Silk has long been prized as a luxury fabric the world over for thousands of years. Few people understand it's a labor-intensive effort for many silkworms to produce a yard of fabric. The silkworm makes a strand of silk by secreting a protein from two salivary glands in his head.
Three Stages to Grow
The silkworm has three growth stages: larva, pupa and adult. He begins life as a larva after hatching from a tiny black egg. The larva spends four to six weeks feeding on mulberry leaves until he grows to about 3 inches. During this time, he'll molt his skin multiple times, shedding old skin in favor of roomier skin. After he's reached his target length, the caterpillar pupates, taking about three days to spin a silk cocoon, which covers the hard-shell brown pupa. It takes about three weeks for an adult moth to emerge from his cocoon. His time is short; he usually dies about five days after his transition. Before he does, he'll mate to allow the cycle to begin again.

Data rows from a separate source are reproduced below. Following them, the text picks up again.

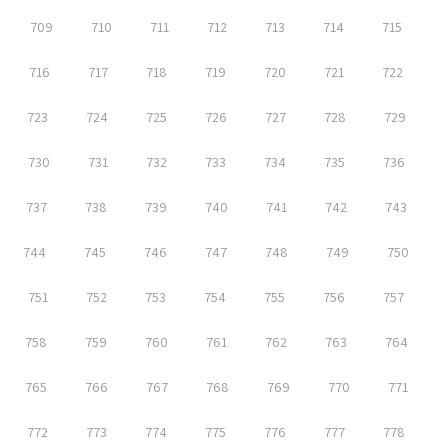
709
710
711
712
713
714
715
716
717
718
719
720
721
722
723
724
725
726
727
728
729
730
731
732
733
734
735
736
737
738
739
740
741
742
743
744
745
746
747
748
749
750
751
752
753
754
755
756
757
758
759
760
761
762
763
764
765
766
767
768
769
770
771
772
773
774
775
776
777
778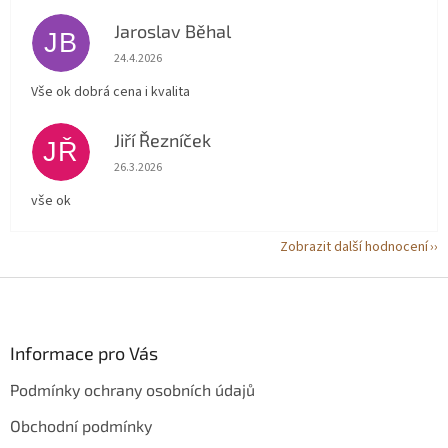
Jaroslav Běhal
JB
Hodnocení obchodu je 5 z 5 hvězdiček.
24.4.2026
Vše ok dobrá cena i kvalita
Jiří Řezníček
JŘ
Hodnocení obchodu je 5 z 5 hvězdiček.
26.3.2026
vše ok
Zobrazit další hodnocení
Z
á
p
a
Informace pro Vás
t
Podmínky ochrany osobních údajů
í
Obchodní podmínky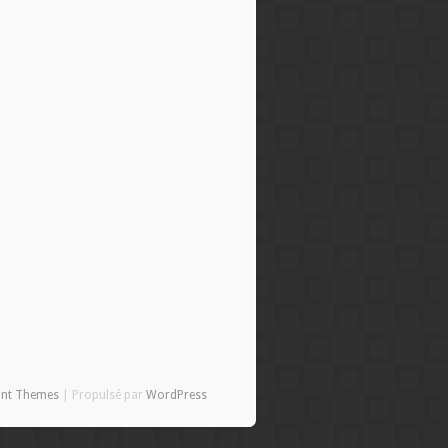
ant Themes
| Propulsé par
WordPress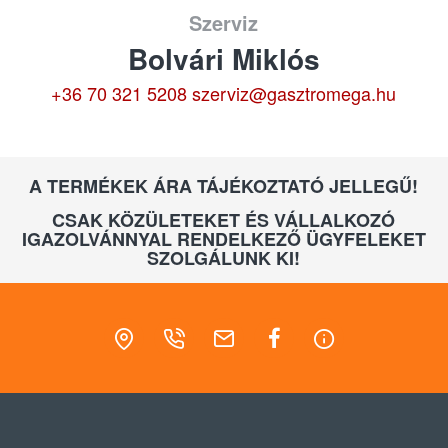
Szerviz
Bolvári Miklós
+36 70 321 5208
szerviz@gasztromega.hu
A TERMÉKEK ÁRA TÁJÉKOZTATÓ JELLEGŰ!
CSAK KÖZÜLETEKET ÉS VÁLLALKOZÓ
IGAZOLVÁNNYAL RENDELKEZŐ ÜGYFELEKET
SZOLGÁLUNK KI!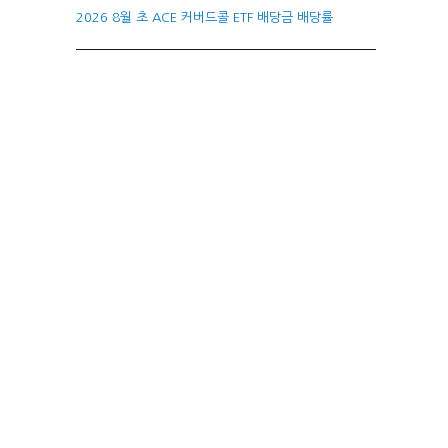
2026 8월 초 ACE 커버드콜 ETF 배당금 배당률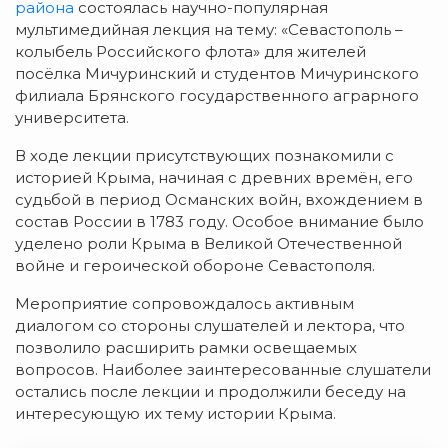
района
состоялась научно-популярная
мультимедийная лекция на тему: «Севастополь –
колыбель Российского флота» для жителей
посёлка Мичуринский и студентов Мичуринского
филиала Брянского государственного аграрного
университета.
В ходе лекции присутствующих познакомили с
историей Крыма, начиная с древних времён, его
судьбой в период Османских войн, вхождением в
состав России в 1783 году. Особое внимание было
уделено роли Крыма в Великой Отечественной
войне и героической обороне Севастополя.
Мероприятие сопровождалось активным
диалогом со стороны слушателей и лектора, что
позволило расширить рамки освещаемых
вопросов. Наиболее заинтересованные слушатели
остались после лекции и продолжили беседу на
интересующую их тему истории Крыма.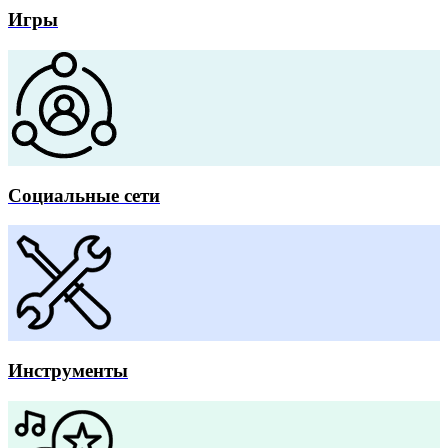
Игры
Социальные сети
Инструменты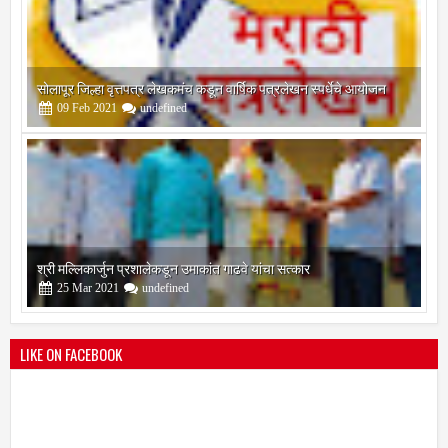
सोलापूर जिल्हा वृत्तपत्र लेखकमंच कडून वार्षिक पत्रलेखन स्पर्धेचे आयोजन
09
Feb
2021
undefined
श्री मल्लिकार्जुन प्रशालेकडून उमाकांत गाढवे यांचा सत्कार
25
Mar
2021
undefined
LIKE ON FACEBOOK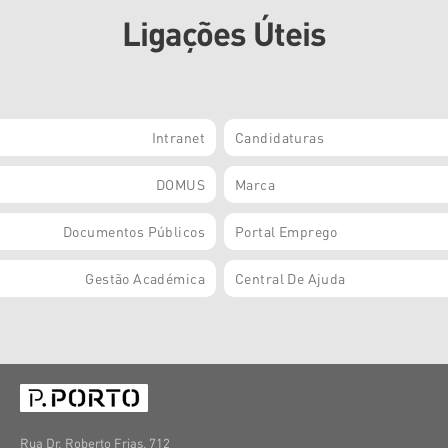
Ligações Úteis
Intranet
Candidaturas
DOMUS
Marca
Documentos Públicos
Portal Emprego
Gestão Académica
Central De Ajuda
Rua Dr. Roberto Frias, 712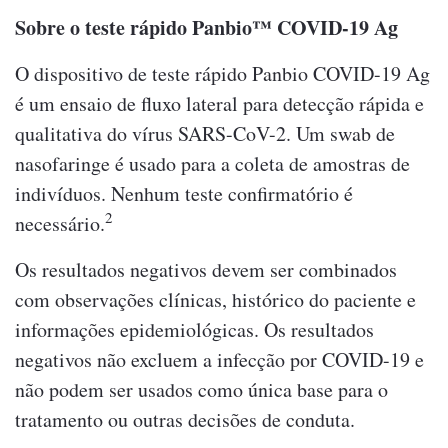
Sobre o teste rápido Panbio™ COVID-19 Ag
O dispositivo de teste rápido Panbio COVID-19 Ag
é um ensaio de fluxo lateral para detecção rápida e
qualitativa do vírus SARS-CoV-2. Um swab de
nasofaringe é usado para a coleta de amostras de
indivíduos. Nenhum teste confirmatório é
2
necessário.
Os resultados negativos devem ser combinados
com observações clínicas, histórico do paciente e
informações epidemiológicas. Os resultados
negativos não excluem a infecção por COVID-19 e
não podem ser usados como única base para o
tratamento ou outras decisões de conduta.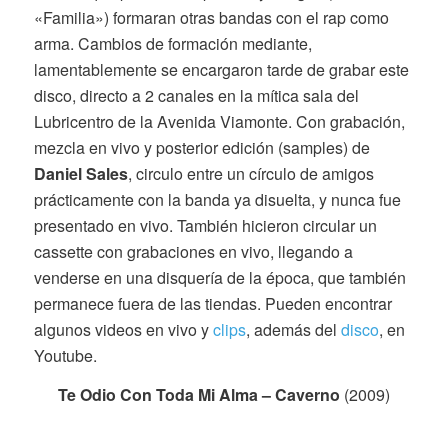
«Familia») formaran otras bandas con el rap como
arma. Cambios de formación mediante,
lamentablemente se encargaron tarde de grabar este
disco, directo a 2 canales en la mítica sala del
Lubricentro de la Avenida Viamonte. Con grabación,
mezcla en vivo y posterior edición (samples) de
Daniel Sales
, circulo entre un círculo de amigos
prácticamente con la banda ya disuelta, y nunca fue
presentado en vivo. También hicieron circular un
cassette con grabaciones en vivo, llegando a
venderse en una disquería de la época, que también
permanece fuera de las tiendas. Pueden encontrar
algunos videos en vivo y
clips
, además del
disco
, en
Youtube.
Te Odio Con Toda Mi Alma – Caverno
(2009)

The female moth will lay between 200 and 500 eggs, that change from lemon-yellow color to black before hatching in about 10 days. The larva is a creamy white caterpillar with three distinct parts: a head, thorax and abdomen. He has eight pairs of legs, including three pairs tipped with a single claw. Since the silkworm doesn't have lungs, he breathes through small holes in the side of his body. The moth emerging from his cocoon can't fly, despite his four white wings.
Life in Captivity
Along with the bee, the silkworm is the only other insect domesticated by man. He doesn't exist in the wild any longer, but if he did, he'd feed exclusively on the mulberry tree. If a cultivated silkworm doesn't have mulberry leaves to feed on, he's fed a diet formulated for his needs. Most cocoons in captivity don't transition into the moth stage because their work is complete after spinning their silk. After about a week in the cocoon state, most pupae are unwound to produce silk. A limited number of moths are allowed to emerge, mate and produce eggs to ensure the production continues.
From the Silk Road and Beyond
The Silk Road, the famous route for transporting silk between China and Rome, was built on the silkworm's ability to spin the fine fabric. In A.D. 6, two monks smuggled silkworm eggs out of China, giving other cultures the means to make the cloth. Currently, Japan, France, Spain and Italy join China in making silk. One silkworm's cocoon is made of a single thread, ranging from 900 to 3,000 feet long; 3,000 cocoons can produce 1 pound of silk.